The Google Conversion Optimizer has been generating a considerable amount of buzz amongst AdWords advertisers. Google continues to lead the other search engines by providing their customers with tools designed to improve the performance of PPC campaigns. This new tool from Google is another step in the right direction; however, it is not for everybody. If you are unaware of exactly how the tool works and for whom it is best suited for, you could find that the Conversion Optimizer is really a Profit Killer.

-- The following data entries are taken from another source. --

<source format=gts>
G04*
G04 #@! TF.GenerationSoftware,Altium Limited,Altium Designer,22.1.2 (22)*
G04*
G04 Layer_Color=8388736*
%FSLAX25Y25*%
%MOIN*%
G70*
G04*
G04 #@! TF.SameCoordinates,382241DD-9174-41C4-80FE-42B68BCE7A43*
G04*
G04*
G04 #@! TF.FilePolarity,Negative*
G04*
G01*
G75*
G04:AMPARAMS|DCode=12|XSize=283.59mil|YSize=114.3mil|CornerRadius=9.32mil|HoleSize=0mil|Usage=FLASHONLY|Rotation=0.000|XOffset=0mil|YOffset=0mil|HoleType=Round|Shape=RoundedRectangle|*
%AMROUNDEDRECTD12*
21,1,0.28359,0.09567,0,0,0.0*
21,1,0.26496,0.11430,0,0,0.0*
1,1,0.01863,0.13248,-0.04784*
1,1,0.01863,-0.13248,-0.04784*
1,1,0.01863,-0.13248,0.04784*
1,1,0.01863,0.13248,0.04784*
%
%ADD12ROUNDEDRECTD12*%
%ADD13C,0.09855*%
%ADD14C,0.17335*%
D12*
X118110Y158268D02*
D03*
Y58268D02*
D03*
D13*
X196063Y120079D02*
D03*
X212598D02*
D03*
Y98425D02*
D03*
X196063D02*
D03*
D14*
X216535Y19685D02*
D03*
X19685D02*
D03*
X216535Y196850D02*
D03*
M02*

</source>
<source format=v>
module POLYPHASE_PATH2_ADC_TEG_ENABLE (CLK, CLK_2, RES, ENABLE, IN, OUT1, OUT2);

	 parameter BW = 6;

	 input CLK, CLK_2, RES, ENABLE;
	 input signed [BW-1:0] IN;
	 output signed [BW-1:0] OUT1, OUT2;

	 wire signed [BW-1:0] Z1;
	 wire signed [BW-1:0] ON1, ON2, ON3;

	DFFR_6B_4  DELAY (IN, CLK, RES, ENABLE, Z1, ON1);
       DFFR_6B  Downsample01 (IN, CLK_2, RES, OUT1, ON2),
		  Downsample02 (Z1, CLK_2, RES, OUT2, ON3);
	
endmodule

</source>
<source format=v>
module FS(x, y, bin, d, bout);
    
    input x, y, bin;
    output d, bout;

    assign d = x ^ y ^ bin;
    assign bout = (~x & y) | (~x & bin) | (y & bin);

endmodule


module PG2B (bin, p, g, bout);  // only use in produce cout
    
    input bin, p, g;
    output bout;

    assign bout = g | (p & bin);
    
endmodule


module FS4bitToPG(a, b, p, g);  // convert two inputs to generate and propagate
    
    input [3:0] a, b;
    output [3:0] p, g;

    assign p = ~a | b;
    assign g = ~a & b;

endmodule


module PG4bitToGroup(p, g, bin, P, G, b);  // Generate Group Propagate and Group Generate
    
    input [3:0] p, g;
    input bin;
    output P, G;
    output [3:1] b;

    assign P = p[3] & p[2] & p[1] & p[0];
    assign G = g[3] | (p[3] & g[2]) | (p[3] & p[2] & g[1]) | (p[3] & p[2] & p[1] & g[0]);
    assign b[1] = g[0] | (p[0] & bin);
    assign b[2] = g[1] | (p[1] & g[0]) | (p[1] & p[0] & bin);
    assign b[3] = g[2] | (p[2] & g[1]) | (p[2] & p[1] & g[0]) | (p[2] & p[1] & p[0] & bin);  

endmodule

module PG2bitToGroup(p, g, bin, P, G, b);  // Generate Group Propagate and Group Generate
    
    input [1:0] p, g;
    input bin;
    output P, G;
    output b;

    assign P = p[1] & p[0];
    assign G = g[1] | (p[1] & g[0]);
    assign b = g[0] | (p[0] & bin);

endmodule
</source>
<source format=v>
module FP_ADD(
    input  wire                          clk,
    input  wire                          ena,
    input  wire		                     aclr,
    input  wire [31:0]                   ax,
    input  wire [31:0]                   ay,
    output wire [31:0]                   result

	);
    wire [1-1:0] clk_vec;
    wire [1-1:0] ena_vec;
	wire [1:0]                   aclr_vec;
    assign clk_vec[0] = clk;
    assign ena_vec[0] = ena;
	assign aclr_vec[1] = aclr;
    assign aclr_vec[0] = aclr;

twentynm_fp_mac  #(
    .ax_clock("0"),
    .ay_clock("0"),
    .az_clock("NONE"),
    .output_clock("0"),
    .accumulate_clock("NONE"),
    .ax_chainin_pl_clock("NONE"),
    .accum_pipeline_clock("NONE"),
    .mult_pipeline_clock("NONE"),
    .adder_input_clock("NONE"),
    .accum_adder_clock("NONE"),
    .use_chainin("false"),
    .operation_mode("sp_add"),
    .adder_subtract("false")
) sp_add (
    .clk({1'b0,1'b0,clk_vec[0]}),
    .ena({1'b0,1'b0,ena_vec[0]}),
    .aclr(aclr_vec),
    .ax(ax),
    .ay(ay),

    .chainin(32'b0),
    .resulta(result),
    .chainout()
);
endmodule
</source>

By reviewing the tool, reading the FAQ, and drilling into the answers that Google provides, you can really gain some insight into how the tool works. In addition, if you read the Success Stories, you will get a better understanding of whom the tool is best suited for. I have taken the liberty of dissecting the tool, the FAQ and the Success Stories so that you don’t have to.
The Tool:
The name of the tool is a bit misleading. A true “Conversion Optimizer” would be an algorithm that determines the ideal bid price and ad position for your ads to produce the maximum amount of conversions for your given ad budget. Google’s Conversion Optimizer works to get conversions at a desired cost-per-acquisition (CPA). These are two entirely different things.

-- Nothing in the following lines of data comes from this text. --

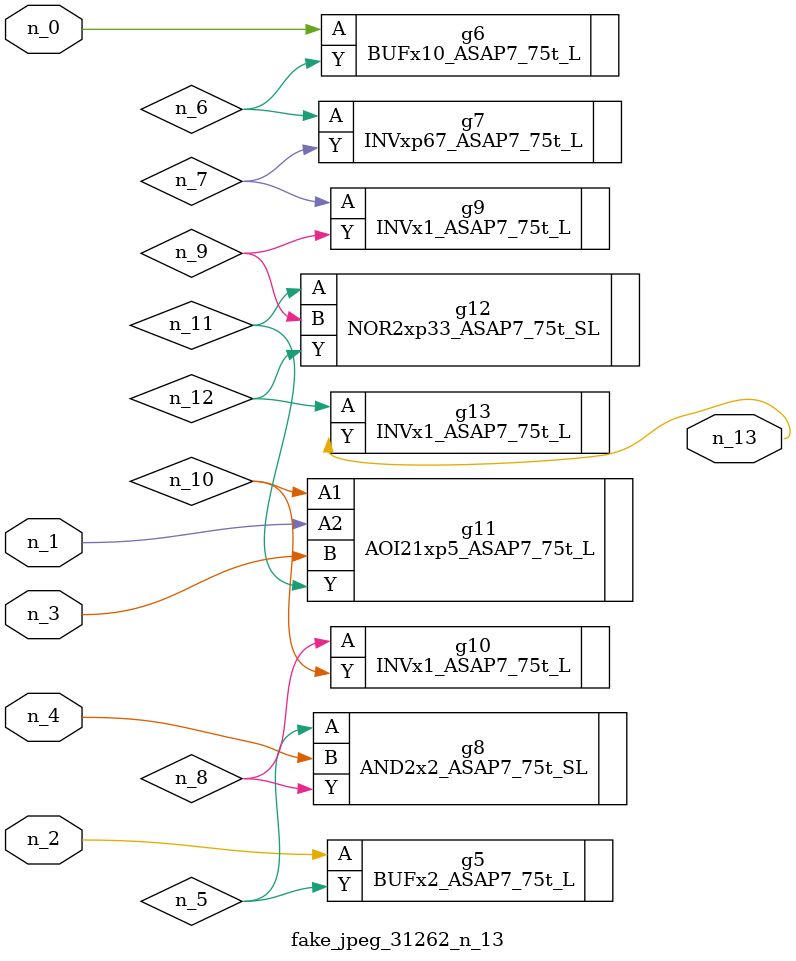
<source format=v>
module fake_jpeg_31262_n_13 (n_3, n_2, n_1, n_0, n_4, n_13);

input n_3;
input n_2;
input n_1;
input n_0;
input n_4;

output n_13;

wire n_11;
wire n_10;
wire n_12;
wire n_8;
wire n_9;
wire n_6;
wire n_5;
wire n_7;

BUFx2_ASAP7_75t_L g5 ( 
.A(n_2),
.Y(n_5)
);

BUFx10_ASAP7_75t_L g6 ( 
.A(n_0),
.Y(n_6)
);

INVxp67_ASAP7_75t_L g7 ( 
.A(n_6),
.Y(n_7)
);

INVx1_ASAP7_75t_L g9 ( 
.A(n_7),
.Y(n_9)
);

AND2x2_ASAP7_75t_SL g8 ( 
.A(n_5),
.B(n_4),
.Y(n_8)
);

INVx1_ASAP7_75t_L g10 ( 
.A(n_8),
.Y(n_10)
);

AOI21xp5_ASAP7_75t_L g11 ( 
.A1(n_10),
.A2(n_1),
.B(n_3),
.Y(n_11)
);

NOR2xp33_ASAP7_75t_SL g12 ( 
.A(n_11),
.B(n_9),
.Y(n_12)
);

INVx1_ASAP7_75t_L g13 ( 
.A(n_12),
.Y(n_13)
);


endmodule
</source>
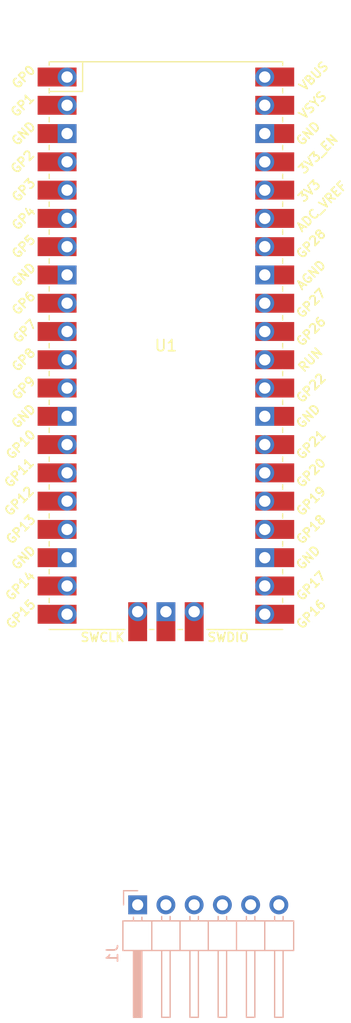
<source format=kicad_pcb>
(kicad_pcb (version 20221018) (generator pcbnew)

  (general
    (thickness 1.6)
  )

  (paper "A4")
  (layers
    (0 "F.Cu" signal)
    (31 "B.Cu" signal)
    (32 "B.Adhes" user "B.Adhesive")
    (33 "F.Adhes" user "F.Adhesive")
    (34 "B.Paste" user)
    (35 "F.Paste" user)
    (36 "B.SilkS" user "B.Silkscreen")
    (37 "F.SilkS" user "F.Silkscreen")
    (38 "B.Mask" user)
    (39 "F.Mask" user)
    (40 "Dwgs.User" user "User.Drawings")
    (41 "Cmts.User" user "User.Comments")
    (42 "Eco1.User" user "User.Eco1")
    (43 "Eco2.User" user "User.Eco2")
    (44 "Edge.Cuts" user)
    (45 "Margin" user)
    (46 "B.CrtYd" user "B.Courtyard")
    (47 "F.CrtYd" user "F.Courtyard")
    (48 "B.Fab" user)
    (49 "F.Fab" user)
    (50 "User.1" user)
    (51 "User.2" user)
    (52 "User.3" user)
    (53 "User.4" user)
    (54 "User.5" user)
    (55 "User.6" user)
    (56 "User.7" user)
    (57 "User.8" user)
    (58 "User.9" user)
  )

  (setup
    (pad_to_mask_clearance 0)
    (pcbplotparams
      (layerselection 0x00010fc_ffffffff)
      (plot_on_all_layers_selection 0x0000000_00000000)
      (disableapertmacros false)
      (usegerberextensions false)
      (usegerberattributes true)
      (usegerberadvancedattributes true)
      (creategerberjobfile true)
      (dashed_line_dash_ratio 12.000000)
      (dashed_line_gap_ratio 3.000000)
      (svgprecision 4)
      (plotframeref false)
      (viasonmask false)
      (mode 1)
      (useauxorigin false)
      (hpglpennumber 1)
      (hpglpenspeed 20)
      (hpglpendiameter 15.000000)
      (dxfpolygonmode true)
      (dxfimperialunits true)
      (dxfusepcbnewfont true)
      (psnegative false)
      (psa4output false)
      (plotreference true)
      (plotvalue true)
      (plotinvisibletext false)
      (sketchpadsonfab false)
      (subtractmaskfromsilk false)
      (outputformat 1)
      (mirror false)
      (drillshape 1)
      (scaleselection 1)
      (outputdirectory "")
    )
  )

  (net 0 "")
  (net 1 "unconnected-(U1-GPIO0-Pad1)")
  (net 2 "unconnected-(U1-GPIO1-Pad2)")
  (net 3 "unconnected-(U1-GND-Pad3)")
  (net 4 "unconnected-(U1-GPIO2-Pad4)")
  (net 5 "unconnected-(U1-GPIO3-Pad5)")
  (net 6 "unconnected-(U1-GPIO4-Pad6)")
  (net 7 "unconnected-(U1-GPIO5-Pad7)")
  (net 8 "unconnected-(U1-GND-Pad8)")
  (net 9 "unconnected-(U1-GPIO6-Pad9)")
  (net 10 "unconnected-(U1-GPIO7-Pad10)")
  (net 11 "unconnected-(U1-GPIO8-Pad11)")
  (net 12 "unconnected-(U1-GPIO9-Pad12)")
  (net 13 "unconnected-(U1-GND-Pad13)")
  (net 14 "unconnected-(U1-GPIO10-Pad14)")
  (net 15 "unconnected-(U1-GPIO11-Pad15)")
  (net 16 "unconnected-(U1-GPIO12-Pad16)")
  (net 17 "unconnected-(U1-GPIO13-Pad17)")
  (net 18 "unconnected-(U1-GND-Pad18)")
  (net 19 "unconnected-(U1-GPIO14-Pad19)")
  (net 20 "unconnected-(U1-GPIO15-Pad20)")
  (net 21 "unconnected-(U1-GPIO16-Pad21)")
  (net 22 "unconnected-(U1-GPIO17-Pad22)")
  (net 23 "unconnected-(U1-GND-Pad23)")
  (net 24 "unconnected-(U1-GPIO18-Pad24)")
  (net 25 "unconnected-(U1-GPIO19-Pad25)")
  (net 26 "unconnected-(U1-GPIO20-Pad26)")
  (net 27 "unconnected-(U1-GPIO21-Pad27)")
  (net 28 "unconnected-(U1-GND-Pad28)")
  (net 29 "unconnected-(U1-GPIO22-Pad29)")
  (net 30 "unconnected-(U1-RUN-Pad30)")
  (net 31 "unconnected-(U1-GPIO26_ADC0-Pad31)")
  (net 32 "unconnected-(U1-GPIO27_ADC1-Pad32)")
  (net 33 "unconnected-(U1-AGND-Pad33)")
  (net 34 "unconnected-(U1-GPIO28_ADC2-Pad34)")
  (net 35 "unconnected-(U1-ADC_VREF-Pad35)")
  (net 36 "unconnected-(U1-3V3-Pad36)")
  (net 37 "unconnected-(U1-3V3_EN-Pad37)")
  (net 38 "unconnected-(U1-GND-Pad38)")
  (net 39 "unconnected-(U1-VSYS-Pad39)")
  (net 40 "unconnected-(U1-VBUS-Pad40)")
  (net 41 "Net-(J1-Pin_1)")
  (net 42 "Net-(J1-Pin_2)")
  (net 43 "Net-(J1-Pin_3)")
  (net 44 "unconnected-(J1-Pin_4-Pad4)")
  (net 45 "unconnected-(J1-Pin_5-Pad5)")
  (net 46 "unconnected-(J1-Pin_6-Pad6)")

  (footprint "RPi_Pico:RPi_Pico_SMD_TH" (layer "F.Cu") (at 181.61 57.15))

  (footprint "Connector_PinHeader_2.54mm:PinHeader_1x06_P2.54mm_Horizontal" (layer "B.Cu") (at 179.07 107.385 -90))

)

</source>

Google’s Conversion Optimizer focuses on achieving a CPA that you set yourself. In order to do that, Google looks at each keyword’s historic conversion rate and then at your desired CPA to set the appropriate bid price. For example, if you have a keyword that historically converts at 1% and you set a desired CPA of $10, Google would take your desired CPA of $10 and divide that by the number of people needed to historically convert (100) in order to set the appropriate bid ($.10).
One of the problems with this method is that it ignores the position that your ad will receive. A bid price of $.10 may not be high enough to get your ad to appear on the first page of Google. Since 80% of internet users never go beyond the first page, your ad may not be seen often enough to convert as much as you would like.

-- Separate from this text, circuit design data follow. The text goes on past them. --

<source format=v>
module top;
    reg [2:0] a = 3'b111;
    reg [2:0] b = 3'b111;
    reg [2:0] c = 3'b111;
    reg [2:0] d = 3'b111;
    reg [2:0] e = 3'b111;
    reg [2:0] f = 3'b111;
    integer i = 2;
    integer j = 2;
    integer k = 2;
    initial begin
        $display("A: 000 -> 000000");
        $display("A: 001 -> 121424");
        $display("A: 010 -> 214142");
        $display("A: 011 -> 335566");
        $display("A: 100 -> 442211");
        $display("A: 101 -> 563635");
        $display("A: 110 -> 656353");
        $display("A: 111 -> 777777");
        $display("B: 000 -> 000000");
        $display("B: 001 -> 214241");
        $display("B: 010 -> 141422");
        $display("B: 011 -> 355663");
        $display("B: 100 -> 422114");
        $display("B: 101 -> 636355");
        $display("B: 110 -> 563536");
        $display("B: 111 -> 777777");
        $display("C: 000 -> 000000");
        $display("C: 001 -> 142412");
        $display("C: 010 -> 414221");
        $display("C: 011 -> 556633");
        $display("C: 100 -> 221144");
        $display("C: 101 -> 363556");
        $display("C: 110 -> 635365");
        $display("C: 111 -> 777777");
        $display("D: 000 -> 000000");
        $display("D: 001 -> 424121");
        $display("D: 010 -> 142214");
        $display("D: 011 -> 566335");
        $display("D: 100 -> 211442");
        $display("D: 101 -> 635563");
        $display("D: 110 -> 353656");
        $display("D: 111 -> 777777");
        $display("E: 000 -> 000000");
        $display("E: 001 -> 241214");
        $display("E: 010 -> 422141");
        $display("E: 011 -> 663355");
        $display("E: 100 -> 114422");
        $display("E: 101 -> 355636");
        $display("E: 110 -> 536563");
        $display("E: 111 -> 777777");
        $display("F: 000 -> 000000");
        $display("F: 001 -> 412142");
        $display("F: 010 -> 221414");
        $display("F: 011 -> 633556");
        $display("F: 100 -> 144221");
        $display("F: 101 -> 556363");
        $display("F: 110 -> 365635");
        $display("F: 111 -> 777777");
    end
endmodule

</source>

The basic limitation of the new tool is that the Conversion Optimizer focuses on achieving one metric (CPA) in spite of others that are far more important, such as profit, sales, and other conversion types. At the end of the day, the most important metric to any business is profit. If you are managing your online advertising or using a “conversion optimizer” that focuses on any metric but profit, you may be doing more harm than good.
I worked with a client that had an ad agency that was focused on lowering his CPA. Week over week they showed this client how their CPA was dropping. The client thought this was great. Then, one day he dug into what was occurring. He looked at what his revenue was from his advertising in terms of total revenue, revenue per order, and profit per order. He realized that as his CPA got lower so did total revenue, revenue per order, and profit per order. He then realized that the goal of achieving a lower CPA did not achieve the goal of an increase in profit.
The Conversion Optimizer, along with most other tools, calculates the CPA in an illogical manner. The Conversion Optimizer credits a keyword with a sale when it is the last keyword clicked on prior to a purchase. This allocation model completely ignores the keywords that might have been clicked on prior to the last keyword. Marketers all agree that it generally takes more than one keyword to generate a sale. Given that is the case, why do the tools only give credit to the very last keyword that was clicked? If more than one keyword was clicked prior to a purchase, shouldn’t all of the keywords involved get some form of credit? This is what I call the Purchase Path.
The Purchase Path looks at all of the keywords that led up to a sale and gives each keyword some form of credit. Therefore, each keyword gets some form of a CPA vs. just the very last keyword. This method gives a much more accurate picture of how your advertising is working and ensures that you are not turning off keywords that happen earlier in the buying cycle. If you do turn off keywords that typically occur at the beginning of the buying cycle, the keywords that typically occur at the end of the buying cycle will suffer. They will suffer because they will get fewer opportunities to close since the keywords that used to assist in their sales are no longer present.